Angew. Chem. Int. Ed. http://doi.org/f3tjnj (2016)

Photocatalytic production of hydrogen from aqueous solutions provides a way to directly convert solar energy into fuel, thus having parallels with photosynthesis. Typically in artificial photosynthetic systems, the period of illumination is synchronized with the period in which hydrogen is produced — that is, when the light goes out, the hydrogen stops being generated. Erwin Reisner, Gunnar Jeschke, Bettina Lotsch and colleagues across Europe now demonstrate a photocatalytic system in which the solar irradiation time is decoupled from the hydrogen production time allowing energy to be stored and then released on demand during periods of no illumination.

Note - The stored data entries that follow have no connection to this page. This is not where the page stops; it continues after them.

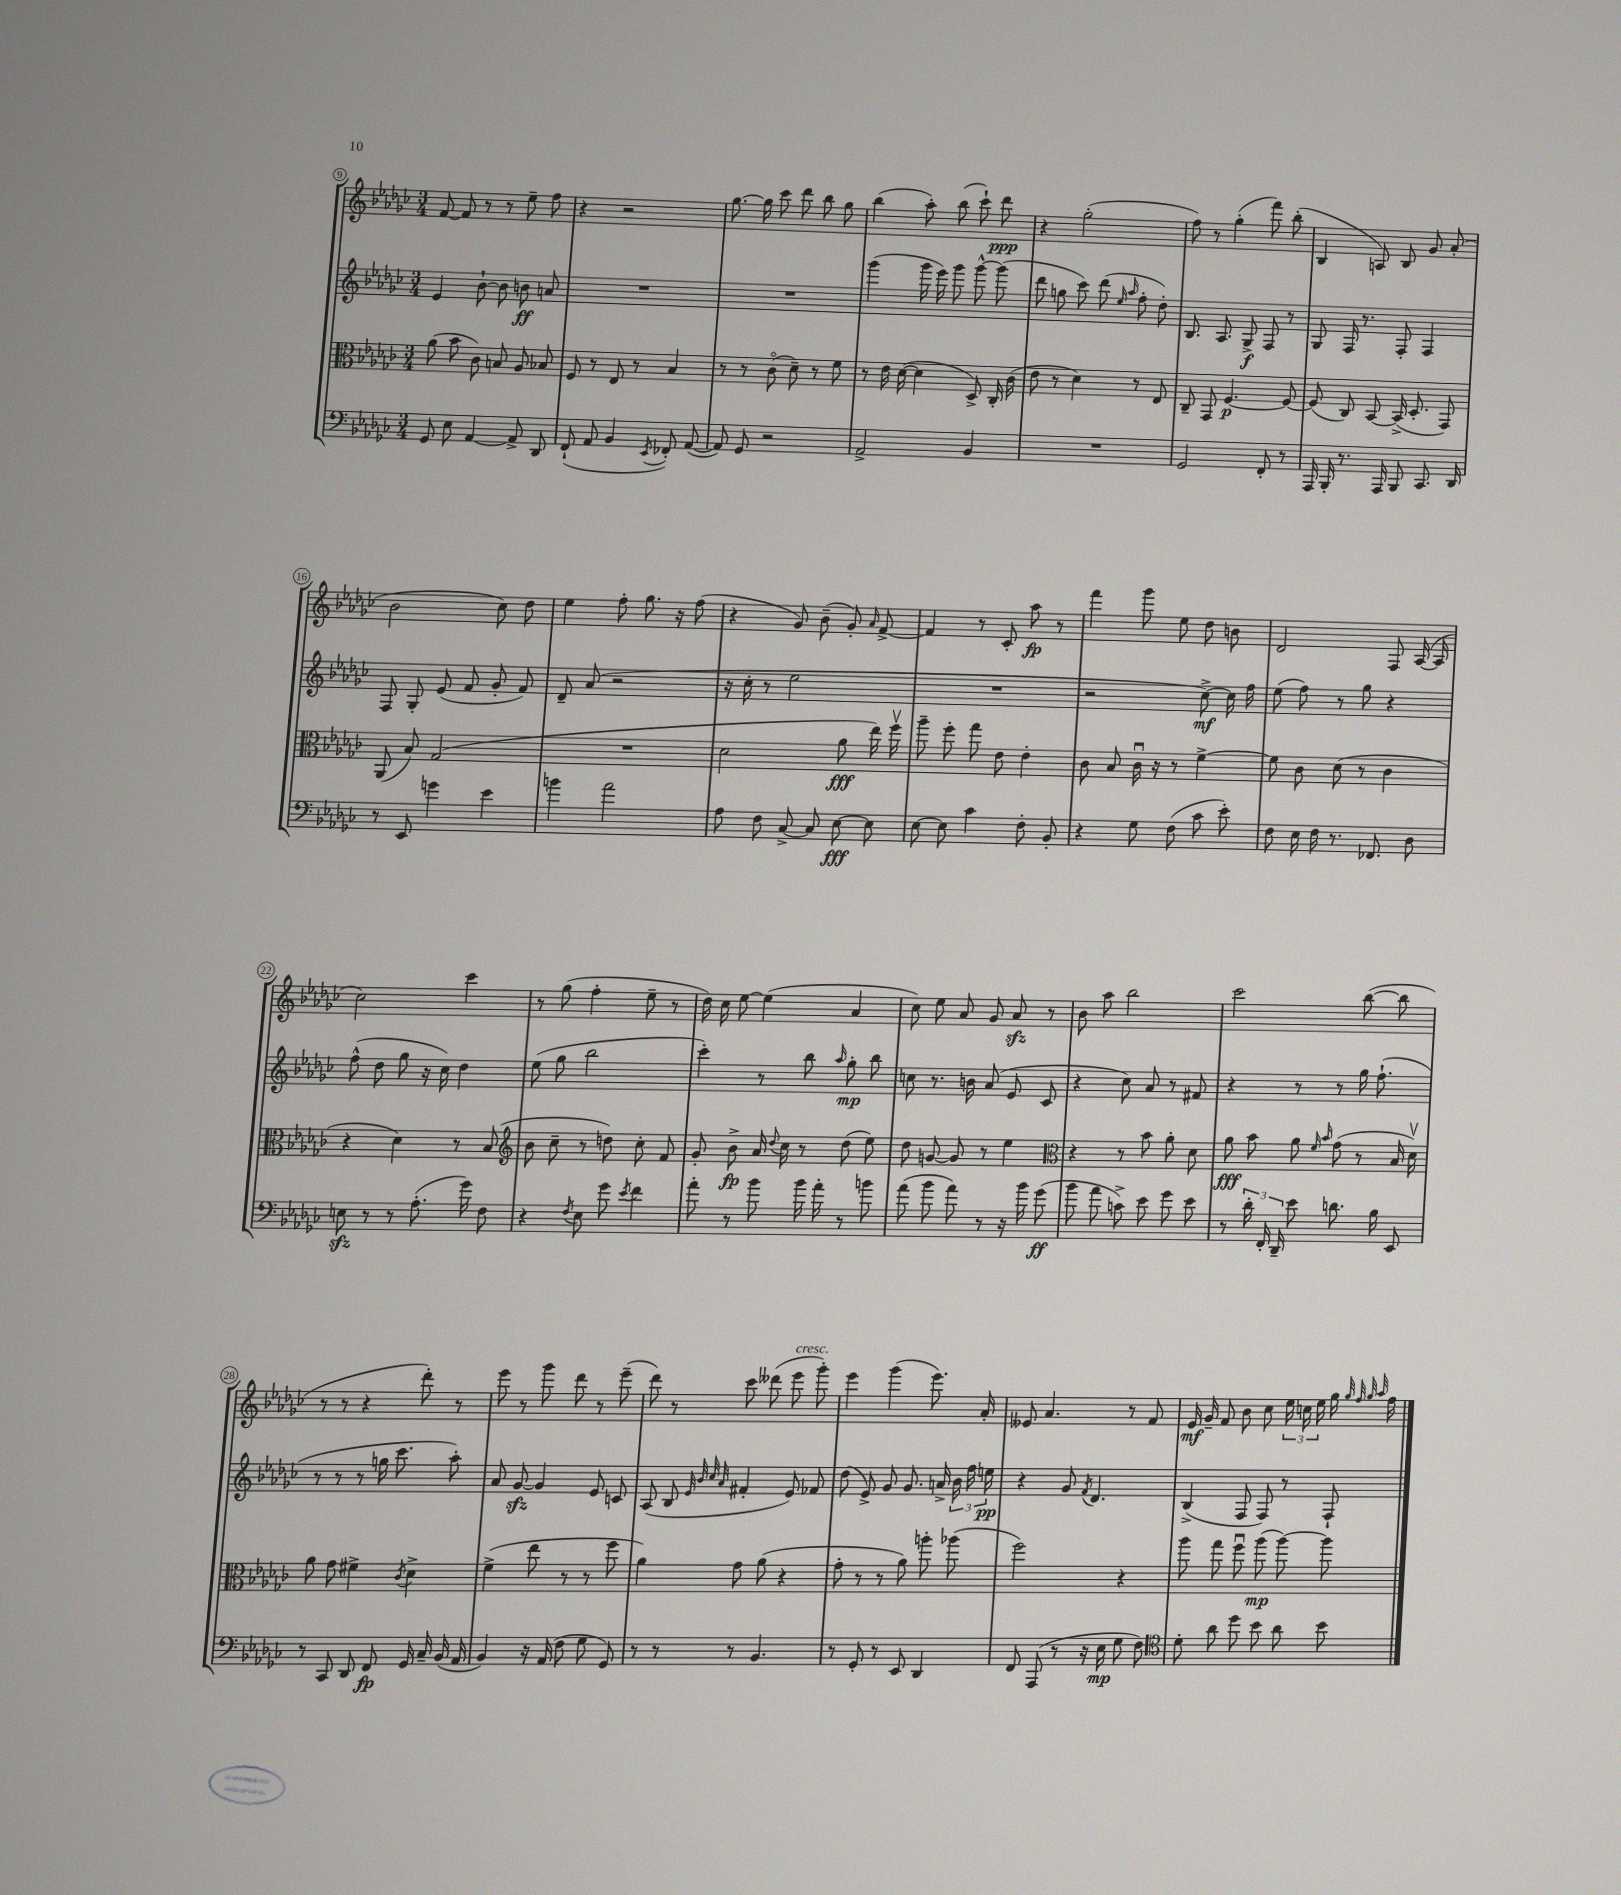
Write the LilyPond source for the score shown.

<<
\new StaffGroup <<
\new Staff = "s0" {
    \clef treble \key ges \major \numericTimeSignature \time 3/4
    \autoBeamOff f'8~ f'8 r8 r8 ees''8-- f''8 |
    r4 r2 |
    ges''8.~ ges''16 ces'''8 des'''8 bes''8 ges''8 |
    bes''4( aes''8-.) bes''8( ces'''8-!) des'''8\ppp |
    r4 ges''2-.( |
    f''8) r8 ges''4-.( f'''8) bes''8-.( |
    bes4 a8) bes8 ges'8 aes'8-.( |
    bes'2 ces''8) des''8 |
    ees''4 f''8-. ges''8. r16 f''8( |
    r4 ges'8) bes'8--( ges'8-.) \grace { aes'16 } f'8~-> |
    f'4 r8 ces'8-. aes''8\fp r8 |
    f'''4 ges'''8 ees''8 des''8 b'8 |
    des'2 f8 aes16~( aes16 |
    ces''2) ces'''4 |
    r8 ges''8( f''4-. ees''8-- r8 |
    des''16) ces''16 ees''8~ ees''4( aes'4 |
    ces''8) ees''8 aes'8 ges'8 aes'8\sfz r8 |
    bes'8 aes''8 bes''2 |
    ces'''2 bes''8~( bes''8 |
    r8 r8 r4 des'''8-.) r8 |
    ees'''8 r8 ges'''8 des'''8 r8 ees'''8--( |
    des'''8) r8 ces'''8 deses'''8( ees'''8^\markup { \italic "cresc." } ges'''8-.) |
    ees'''4 ges'''4( ees'''8.) aes'16-. |
    eeses'8 aes'4. r8 f'8 |
    ees'16\mf ges'16-- f'8 bes'8 ces''8 \tuplet 3/2 { ees''16 c''16 ees''16 } ges''16 \grace { ges''32 f''32 ges''32 aes''32 } f''16 \bar "|." |
}
\new Staff = "s1" {
    \clef treble \key ges \major \numericTimeSignature \time 3/4
    \autoBeamOff ees'4 bes'8~-! bes'8 b'8\ff a'8 |
    R2. |
    R2. |
    ges'''4( ges'''16 ees'''16) ges'''8 ges'''8~-^ ges'''8( |
    des'''8 g''8 ces'''8) des'''8( \grace { ees''16 aes''16 } f''8-. des''8-.) |
    bes8. aes8. ges8->\f f8 r8 |
    ges8 f16 r8. f8-. f4 |
    f8 ges8-. ees'8( f'8 ges'8-. f'8) |
    des'8-- aes'8( r2 |
    r16 ces''16-. r8 ees''2 |
    R2. |
    r2 ces''8~->\mf) ces''16 f''16 |
    ees''8( f''8) r8 ges''8 r4 |
    f''8-^( des''8 ges''8 r16 ces''16) des''4 |
    ees''8( ges''8 bes''2 |
    ces'''4-.) r8 bes''8 \grace { aes''16 } ges''8-.\mp bes''8 |
    c''8 r8. b'16 aes'8( ees'8 ces'8 |
    r4 ces''8) aes'8 r8 fis'8 |
    r4 r8 r8 ges''16 f''8.-!( |
    r8 r8 r8 g''16 ces'''8. aes''8-.) |
    aes'8 ges'8~\sfz ges'4 ees'8 c'8 |
    aes8( bes8 \grace { ees'32 bes'32 ces''32 aes'32 } fis'4-. ees'8) fes'8 |
    des''8( ees'8->) ges'8 ges'8. a'16-> \tuplet 3/2 { bes'16 f''16 e''16\pp } |
    r4 ges'8 \acciaccatura { f'8 } des'4. |
    bes4->( f8 f8) r8 f8-! \bar "|." |
}
\new Staff = "s2" {
    \clef alto \key ges \major \numericTimeSignature \time 3/4
    \autoBeamOff aes'8( bes'8 ces'8) b8 aes8 bes8 |
    f8 r8 ees8 r8 bes4 |
    r8 r8 ces'8\flageolet( des'8--) r8 f'8 |
    r8 ees'16 des'16~( des'4 des8->) ces16-. ces'16( |
    ees'8 r8 des'4) r8 ees8 |
    ces8-- ges,8 f4.~\p f8~ |
    f8( ces8) bes,8~ bes,16->( des8.-. ges,8) |
    aes,8( bes8) ges2( |
    R2. |
    des'2 aes'8\fff ees''16) f''16\upbow |
    aes''8-- f''8-. ges''8 ees'8 ees'4-. |
    ces'8 bes8 ces'16\downbow r16 r8 f'4~-> |
    f'8 ces'8 des'8( r8 ces'4 |
    r4 des'4) r8 bes8( |
    \clef treble bes'8 ces''8-- r8 d''8) ces''8-. f'8 |
    ges'8-. bes'8->\fp aes'16 \appoggiatura { des''8 } ces''16 r8 des''8( ees''8) |
    des''8 g'8~ g'8 r8 ees''4 |
    \clef alto r4 r8 bes'8 aes'8-. des'8 |
    aes'8\fff bes'8 aes'8 \grace { f'16 bes'16 } ges'8( r8 bes16 des'16\upbow) |
    aes'8 ges'8 fis'4-> \acciaccatura { ces'8 } des'4-> |
    f'4->( ees''8 r8 r8 f''8 |
    aes'4) ges'8 aes'8( r4 |
    ges'8-. r8 r8 aes'8) a''8-. aes''8( |
    f''2) r4 |
    aes''8 ges''8 f''8\downbow aes''8\mp( aes''8~) aes''8 \bar "|." |
}
\new Staff = "s3" {
    \clef bass \key ges \major \numericTimeSignature \time 3/4
    \autoBeamOff ges,8 ees8 aes,4~ aes,8-> des,8 |
    f,8-!( aes,8 bes,4 \acciaccatura { ees,8 } fes,8-.) aes,8~( |
    aes,8) ges,8 r2 |
    aes,2-> bes,4 |
    R2. |
    ges,2 f,8-. r8 |
    aes,,16 bes,,16-. r8. aes,,16 bes,,8 ces,8. des,16 |
    r8 ees,8 g'4 ees'4 |
    b'4 aes'2 |
    aes8 f8 ces8~-> ces8 ees8~\fff ees8 |
    ees8~ ees8 ces'4 f8-. bes,8-. |
    r4 ges8 f8( ces'8 ees'8-.) |
    f8 ees16 f16 r8. fes,8. des8 |
    e8\sfz r8 r8 aes8.-.( ges'16) f8 |
    r4 \acciaccatura { f8 } ees8 ges'8 \acciaccatura { ees'8 } f'4 |
    aes'8-. r8 bes'8 bes'16 aes'16-. r8 b'8 |
    aes'8( bes'8 aes'8) r8 r16 bes'16 ges'8\ff( |
    bes'8 aes'8 c'8->) ees'8 ges'8 ees'8 |
    r8 \tuplet 3/2 { des'16-. f,16-. des,16-- } ees'8 d'8. bes16 ees,8 |
    r8 ces,8 des,8 f,8\fp ges,16 ces16-- bes,16( aes,16 |
    bes,4) r16 aes,16( f8 ges8 ges,8) |
    r8 r8 r8 bes,4. |
    r8 ges,8-. r8 ees,8 des,4 |
    f,8 aes,,8( r8 r16 ees16\mp ges8 f8) |
    \clef tenor des'8-. aes'8 des''8 bes'8 aes'8 bes'8 \bar "|." |
}
>>
>>
\layout { \context { \Score currentBarNumber = #9 \override BarNumber.stencil = #(make-stencil-circler 0.1 0.3 ly:text-interface::print) } }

The researchers use a partially ionic cyanamide-functionalized heptazine-based polymer as the photocatalyst, which is suspended in a solution containing an electron donor such as 4-mercaptobenzoic acid. On illumination, radicals — trapped electron species — are formed in the polymer; once the light is turned off, the electrons can reduce protons to hydrogen, induced using a catalyst such as colloidal platinum. Unfunctionalized versions of the same polymer do not exhibit this behaviour, indicating the importance of the cyanamide moiety to the formation of the radicals in the system. The radical species have relatively long lifetimes allowing hydrogen evolution to be instigated up to 12 hours after illumination has finished, which is sufficient to span periods of darkness in the diurnal cycle.